@clipperhouse/jargon

A tokenizer and lemmatizer for canonical terms in text

Usage no npm install needed!

<script type="module">
  import clipperhouseJargon from 'https://cdn.skypack.dev/@clipperhouse/jargon';
</script>

README

Jargon is a TypeScript/JavaScript library for tokenization and lemmatization. It finds variations on canonical terms and converts them to a single form.

For example, in tech, you might see 'node js' or 'NodeJS' or 'node.js' and want them understood as the same term. That’s lemmatization.

Quick start

npm install "@clipperhouse/jargon@latest"

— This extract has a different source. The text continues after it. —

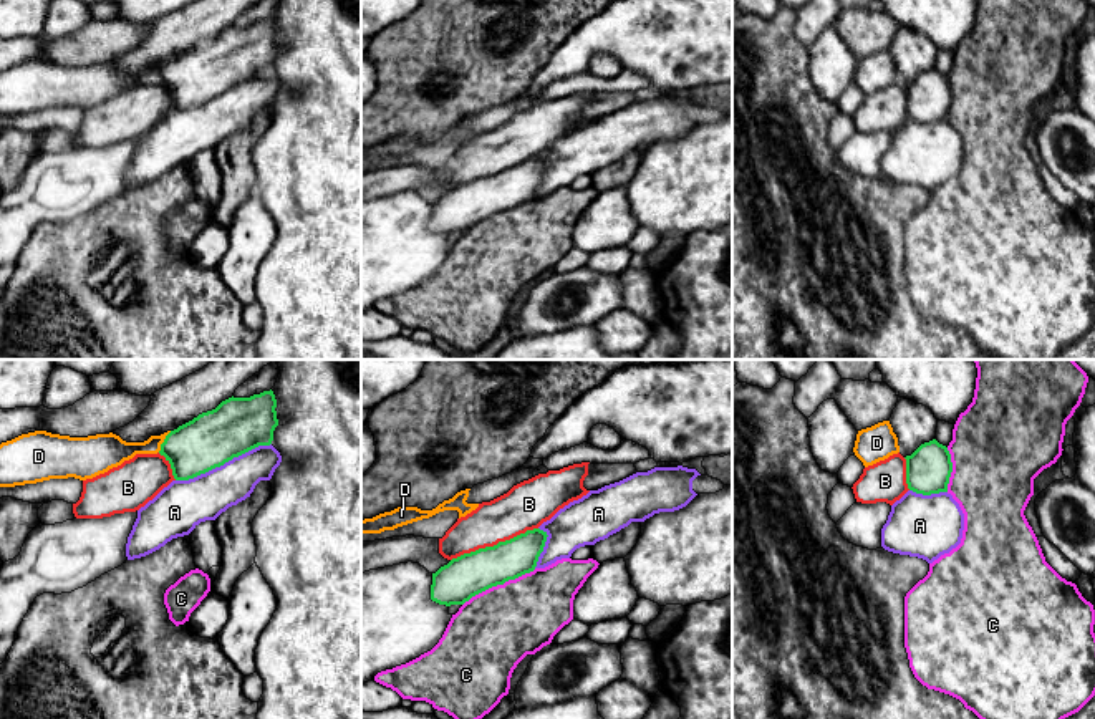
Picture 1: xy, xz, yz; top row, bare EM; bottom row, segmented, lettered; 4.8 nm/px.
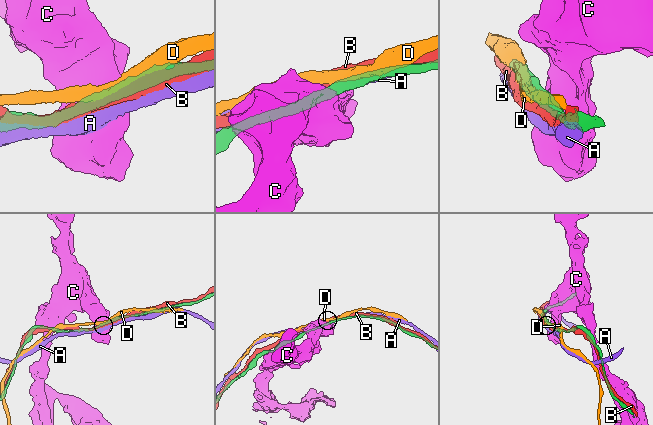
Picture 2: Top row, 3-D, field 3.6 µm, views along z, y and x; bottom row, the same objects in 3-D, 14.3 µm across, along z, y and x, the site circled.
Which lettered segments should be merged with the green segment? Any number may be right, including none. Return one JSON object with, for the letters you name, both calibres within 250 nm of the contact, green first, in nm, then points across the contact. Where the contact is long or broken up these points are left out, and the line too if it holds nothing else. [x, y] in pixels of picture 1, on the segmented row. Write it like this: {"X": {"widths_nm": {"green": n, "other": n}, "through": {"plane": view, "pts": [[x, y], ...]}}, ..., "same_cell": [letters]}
{"B": {"widths_nm": {"green": 200, "other": 220}}, "same_cell": ["B"]}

Then create a file, preferably TypeScript.

// demo.ts

import jargon from '@clipperhouse/jargon';		
import stackexchange from '@clipperhouse/jargon/stackexchange';	// a dictionary

const text = 'I ❤️ Ruby on Rails and vue';

const lemmas = jargon.Lemmatize(text, stackexchange);

console.log(lemmas.toString());

// I ❤️ ruby-on-rails and vue.js

// demo.js

const jargon = require('@clipperhouse/jargon');
const stackexchange = require('@clipperhouse/jargon/stackexchange');

const text = 'I ❤️ Ruby on Rails and vue';

const lemmas = jargon.Lemmatize(text, stackexchange);
console.log(lemmas.toString());

// I ❤️ ruby-on-rails and vue.js

What’s it doing?

jargon tokenizes the incoming text, identifying punctuation and spaces. It understands tech-ish terms as single words, such as asp.net and TCP/IP, and #hangtags and @handles (other tokenizers would see two words).

Those tokens go to the lemmatizer, with a dictionary. The lemmatizer passes over tokens, and asks the dictionary if it recognizes them. It handles multi-token phrases like 'Ruby on Rails', converting it a single ruby-on-rails token.

It is insensitive to spaces, hyphens, dots, slashes and case -- so it handles a lot of variation that would be difficult to get right with simple search-and-replace or regex.

These rules are defined in a Dictionary. In the above examples, stackexchange is the dictionary, and it knows about react vs react.js. It also understands synonyms, such as ecmascript ↔ javascript.

Another example is the contractions dictionary. It'll split tokens like it'll into two tokens it and will.